— Text passage —
Talon Wiki

Getting Started

Our first goal is that you have a working Talon installation and configuration, such that when you say out loud “phrase hello world”, Talon will literally type “hello world” into the currently open window. To get to that using the public version of Talon, you need to follow a few steps:

  1. Download Talon from talonvoice.com. There are downloads for Mac, Linux, and Windows.
  2. Download a configuration set, to make some commands available.
  3. Choose a speech recognition engine.
  4. Optionally, join the Talon Voice Slack, where you can ask for help, tips, and chat with other Talon users.

If you would rather use the beta version, which comes with earlier access to new features and higher priority support, then instead do the following:

  1. Sign up for the beta tier at lunixboch’s patreon.
  2. Join the Talon Voice Slack, and message @aegis for access to the #beta channel.

— Exercise tasks —
1. For which operating systems does the Talon getting-started text say downloads are available?
2. According to the Talon getting-started text, whom should a beta user message on the Talon Voice Slack for access to the #beta channel?
3. Shorten the paragraph of the Talon getting-started text that begins "Our first goal is that you have a working Talon installation", keeping its main facts.
The listing that follows is separate material from the Talon getting-started text.

— Dataset entries —
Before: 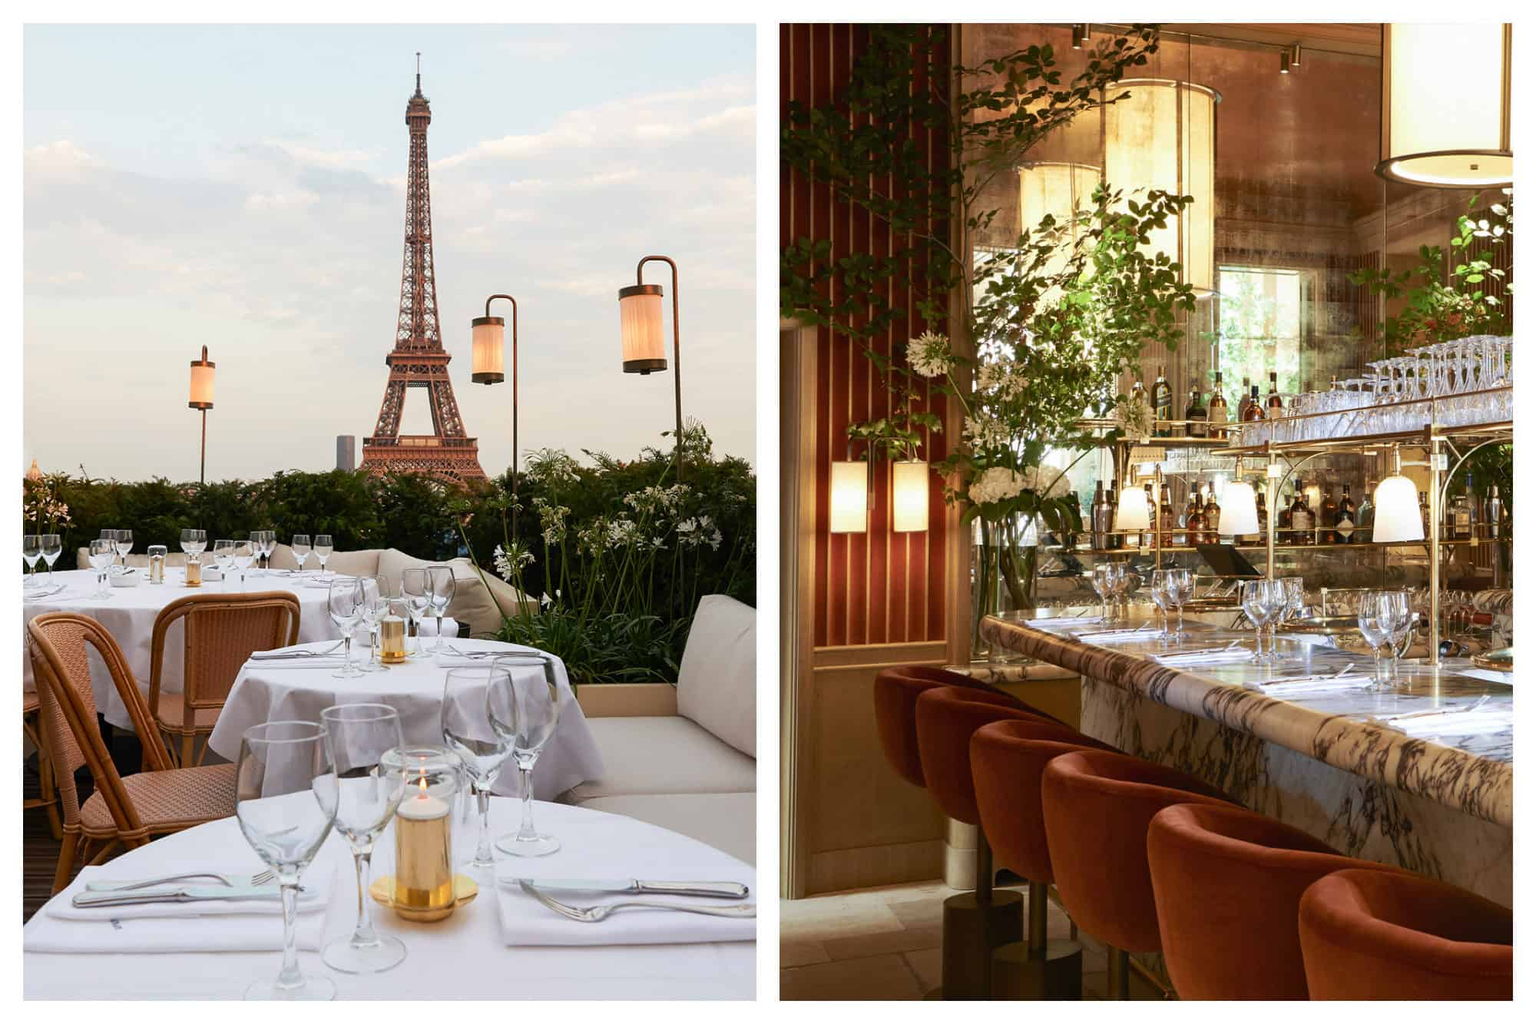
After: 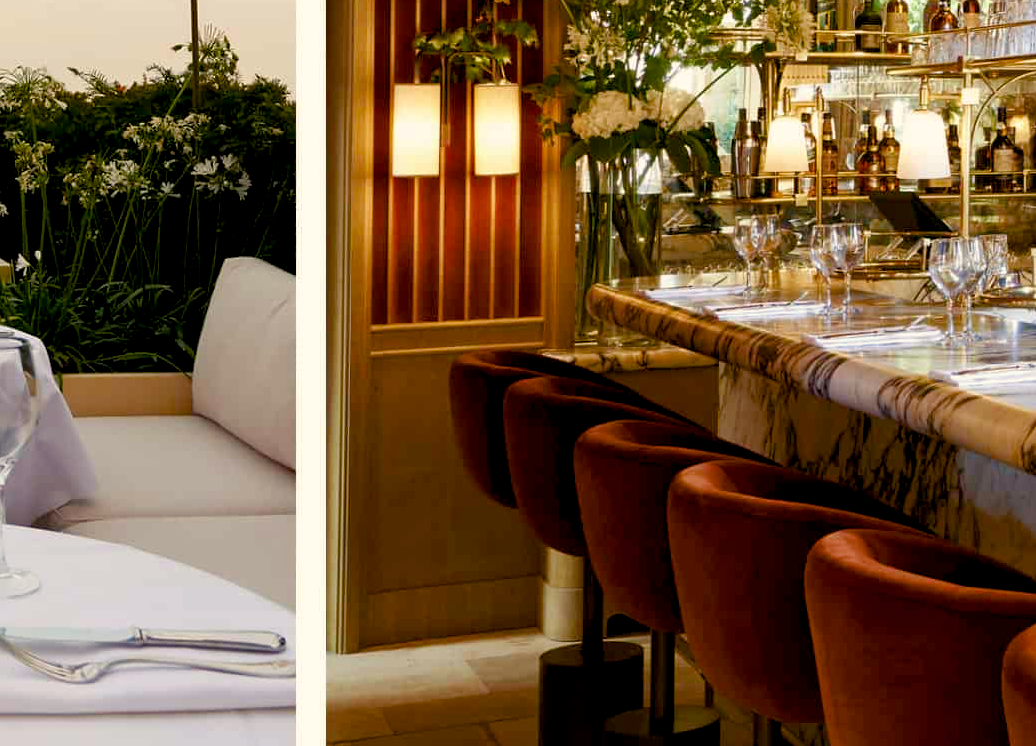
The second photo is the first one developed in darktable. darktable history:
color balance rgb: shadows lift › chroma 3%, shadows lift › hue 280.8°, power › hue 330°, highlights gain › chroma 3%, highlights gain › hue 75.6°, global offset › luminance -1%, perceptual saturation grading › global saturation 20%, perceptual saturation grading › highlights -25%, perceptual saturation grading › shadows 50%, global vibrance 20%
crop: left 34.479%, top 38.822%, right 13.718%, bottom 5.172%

--

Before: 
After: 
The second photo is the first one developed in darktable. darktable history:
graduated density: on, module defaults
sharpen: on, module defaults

— Written responses —
1. Mac, Linux, and Windows.

2. @aegis

3. The first goal is a working Talon installation and configuration in which saying "phrase hello world" makes Talon type "hello world" into the open window. With the public version, this takes a few steps.